» ВЫБРАННЫЙ ОТРЫВОК
· · · · · · ·
Незабываемым остается в памяти колоритная, как бы сейчас сказали, фигура местного аборигена, которого все звали просто “Лысиком”, а мы — “Дедом-лысиком” за то, что был он, как водится в таких случаях, лысым. Кто-то из взрослых научил нас дразнить его такой местной прибауткой, бог весть кем сочиненной: “Дед-лысик огонь высек, огонь потух, Лысик протух”. Но, между прочим, именно Деду-лысику я обязан жизнью.
За деревней, где-то в лесной полосе сразу за Самахрaтовкой, велись торфяные разработки, и по выходным местных колхозников направляли туда на какие-то там отработки. Ходила и наша тетя Вера. А заодно и мы туда бегали ради интереса, а скорее, от нечего делать. Тем более я, который привязался к ней больше, чем к родной матери, после того, как она вскормила меня своей грудью. Помню, как чуть что не по мне — я к ней с криком: “А-а-а! Чертова мамка!..” Ух, и не любили меня за это ее Сашка с Наташкой… И вот тетя Вера попросила меня сходить и бидончиком набрать воды из колодца, которой был неподалеку, в низинке. “Да поскорее”, — напутствовали мне вслед взрослые. Пустился я бегом, или, как говорила бабушка, трушком, то есть быстро затрусил рысцой. Добежал. Колодец был четырехугольный из деревянного сруба, и надо было хорошо наклониться, чтобы зачерпнуть оттуда воды. Я хорошенько наклонился, еле доставая до воды бидоном, да и перекувырнулся в воду. А она холодная, когда пьешь — зубы ломит, а тут купайся в ней не по своей воле. Плавать я тогда, конечно, не умел и вскорости от страха и холода тонуть стал. Не помню, кричал я или нет, но только увидел, как от сруба потянулась за мной рука, схватила меня за волосы да и вытащила наверх. Опомнившись, я увидел улыбающееся круглое лицо Деда-лысика. Бидончик, конечно, утонул вместо меня.
“А помнишь, как ты в колодец увалuлся?” — бывало, нет-нет да и напомнит мне потом бабушка.
Удивительным образом запомнился мне и еще один деревенский несуразный тип, прозванный “Тимарой-городком”. То ли он ходил вечно пьяненьким, то ли просто был веселым дяденькой, но только все время он чего-то напевал себе под нос, часто коверкая слова так, что и непонятно было, чего он там себе поет. Помню, что чаще всего у него и выходило, что про какого-то тимару-городка. Он так и напевал: “Я — Тимара-городок… Я — Тимара-городок”. За это его, наверное, так и прозвали в деревне. А мы — ребятишки — любили почему-то за ним подслушивать до подглядывать. И как я потом, уже взрослым, ни пытался дознаться у своих родственников, почему его так прозывали, никто мне толком так и не мог объяснить: тимара да тимара. и все тут. И только гораздо позже, уже будучи сам взрослым, я понял, что тот Тимара-городок на самом деле в исковерканном виде напевал популярную в те годы песню “Ах, Самара-городок…”.
· · · · · · ·
» ЦЕЛЬ ЗАДАНИЯ A
Выведите без изменений строки записей: всё от строки, содержащей «family: Cracticidae», и до конца записей, включая обе границы.

» ДАННЫЕ ДЛЯ ЗАДАНИЯ
· · · · · · ·
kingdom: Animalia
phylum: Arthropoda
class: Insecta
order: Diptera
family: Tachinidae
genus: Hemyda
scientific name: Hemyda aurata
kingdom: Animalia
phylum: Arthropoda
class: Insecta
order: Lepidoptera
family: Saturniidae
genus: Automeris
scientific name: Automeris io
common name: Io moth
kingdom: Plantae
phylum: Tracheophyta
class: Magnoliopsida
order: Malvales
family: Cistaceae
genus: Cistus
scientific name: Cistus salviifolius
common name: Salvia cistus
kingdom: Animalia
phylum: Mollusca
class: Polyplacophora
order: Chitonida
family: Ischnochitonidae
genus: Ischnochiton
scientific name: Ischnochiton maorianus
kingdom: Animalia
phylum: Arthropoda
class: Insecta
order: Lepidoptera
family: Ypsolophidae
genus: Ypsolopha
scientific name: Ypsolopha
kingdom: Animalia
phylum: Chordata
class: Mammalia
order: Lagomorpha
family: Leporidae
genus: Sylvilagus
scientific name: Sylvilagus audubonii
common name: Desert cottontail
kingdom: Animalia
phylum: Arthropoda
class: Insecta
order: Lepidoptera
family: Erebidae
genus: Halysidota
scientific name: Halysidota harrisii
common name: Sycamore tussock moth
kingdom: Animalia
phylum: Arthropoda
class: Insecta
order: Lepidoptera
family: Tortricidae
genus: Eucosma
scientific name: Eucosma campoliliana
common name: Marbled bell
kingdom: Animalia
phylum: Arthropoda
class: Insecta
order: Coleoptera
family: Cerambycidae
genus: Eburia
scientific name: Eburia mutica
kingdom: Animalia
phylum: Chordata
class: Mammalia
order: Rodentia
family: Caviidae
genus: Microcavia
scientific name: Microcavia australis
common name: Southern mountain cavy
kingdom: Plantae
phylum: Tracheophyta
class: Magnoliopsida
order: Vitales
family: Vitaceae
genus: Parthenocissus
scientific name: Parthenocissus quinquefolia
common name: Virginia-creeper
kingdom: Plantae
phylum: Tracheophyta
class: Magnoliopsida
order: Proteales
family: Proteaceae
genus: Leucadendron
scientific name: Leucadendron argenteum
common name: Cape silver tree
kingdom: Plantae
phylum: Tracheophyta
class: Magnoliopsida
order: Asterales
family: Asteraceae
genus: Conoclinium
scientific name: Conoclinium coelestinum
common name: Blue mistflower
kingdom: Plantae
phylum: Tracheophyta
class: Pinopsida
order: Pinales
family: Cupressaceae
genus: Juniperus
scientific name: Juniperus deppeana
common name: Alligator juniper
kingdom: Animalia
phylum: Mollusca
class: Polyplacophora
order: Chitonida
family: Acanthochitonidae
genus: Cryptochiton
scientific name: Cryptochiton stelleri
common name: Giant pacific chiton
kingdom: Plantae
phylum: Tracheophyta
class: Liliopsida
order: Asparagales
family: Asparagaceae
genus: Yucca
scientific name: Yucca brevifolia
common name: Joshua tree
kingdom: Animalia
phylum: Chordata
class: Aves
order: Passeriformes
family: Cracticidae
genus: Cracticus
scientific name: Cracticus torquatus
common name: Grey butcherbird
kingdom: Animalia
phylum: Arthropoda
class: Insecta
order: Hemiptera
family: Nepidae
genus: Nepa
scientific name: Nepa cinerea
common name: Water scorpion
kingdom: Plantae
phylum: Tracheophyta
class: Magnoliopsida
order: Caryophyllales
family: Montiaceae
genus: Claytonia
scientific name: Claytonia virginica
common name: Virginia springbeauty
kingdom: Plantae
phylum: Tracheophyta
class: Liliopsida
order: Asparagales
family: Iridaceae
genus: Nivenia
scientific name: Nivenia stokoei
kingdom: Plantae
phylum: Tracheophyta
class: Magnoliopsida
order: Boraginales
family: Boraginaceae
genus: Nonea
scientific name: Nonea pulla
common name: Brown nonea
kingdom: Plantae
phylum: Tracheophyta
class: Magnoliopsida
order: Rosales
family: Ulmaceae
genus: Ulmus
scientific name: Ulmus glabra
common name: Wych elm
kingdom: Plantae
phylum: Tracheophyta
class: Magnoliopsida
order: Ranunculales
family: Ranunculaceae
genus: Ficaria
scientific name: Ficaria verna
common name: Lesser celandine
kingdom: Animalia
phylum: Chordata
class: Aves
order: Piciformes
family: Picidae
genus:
· · · · · · ·
» ЦЕЛЬ ЗАДАНИЯ B
Перечислите всех людей, которых отрывок о деревенском детстве называет по личному имени, а не по прозвищу.

» ПОЛНЫЙ ОТВЕТ A
family: Cracticidae
genus: Cracticus
scientific name: Cracticus torquatus
common name: Grey butcherbird
kingdom: Animalia
phylum: Arthropoda
class: Insecta
order: Hemiptera
family: Nepidae
genus: Nepa
scientific name: Nepa cinerea
common name: Water scorpion
kingdom: Plantae
phylum: Tracheophyta
class: Magnoliopsida
order: Caryophyllales
family: Montiaceae
genus: Claytonia
scientific name: Claytonia virginica
common name: Virginia springbeauty
kingdom: Plantae
phylum: Tracheophyta
class: Liliopsida
order: Asparagales
family: Iridaceae
genus: Nivenia
scientific name: Nivenia stokoei
kingdom: Plantae
phylum: Tracheophyta
class: Magnoliopsida
order: Boraginales
family: Boraginaceae
genus: Nonea
scientific name: Nonea pulla
common name: Brown nonea
kingdom: Plantae
phylum: Tracheophyta
class: Magnoliopsida
order: Rosales
family: Ulmaceae
genus: Ulmus
scientific name: Ulmus glabra
common name: Wych elm
kingdom: Plantae
phylum: Tracheophyta
class: Magnoliopsida
order: Ranunculales
family: Ranunculaceae
genus: Ficaria
scientific name: Ficaria verna
common name: Lesser celandine
kingdom: Animalia
phylum: Chordata
class: Aves
order: Piciformes
family: Picidae
genus:

» ПОЛНЫЙ ОТВЕТ B
Тетя Вера, Сашка, Наташка.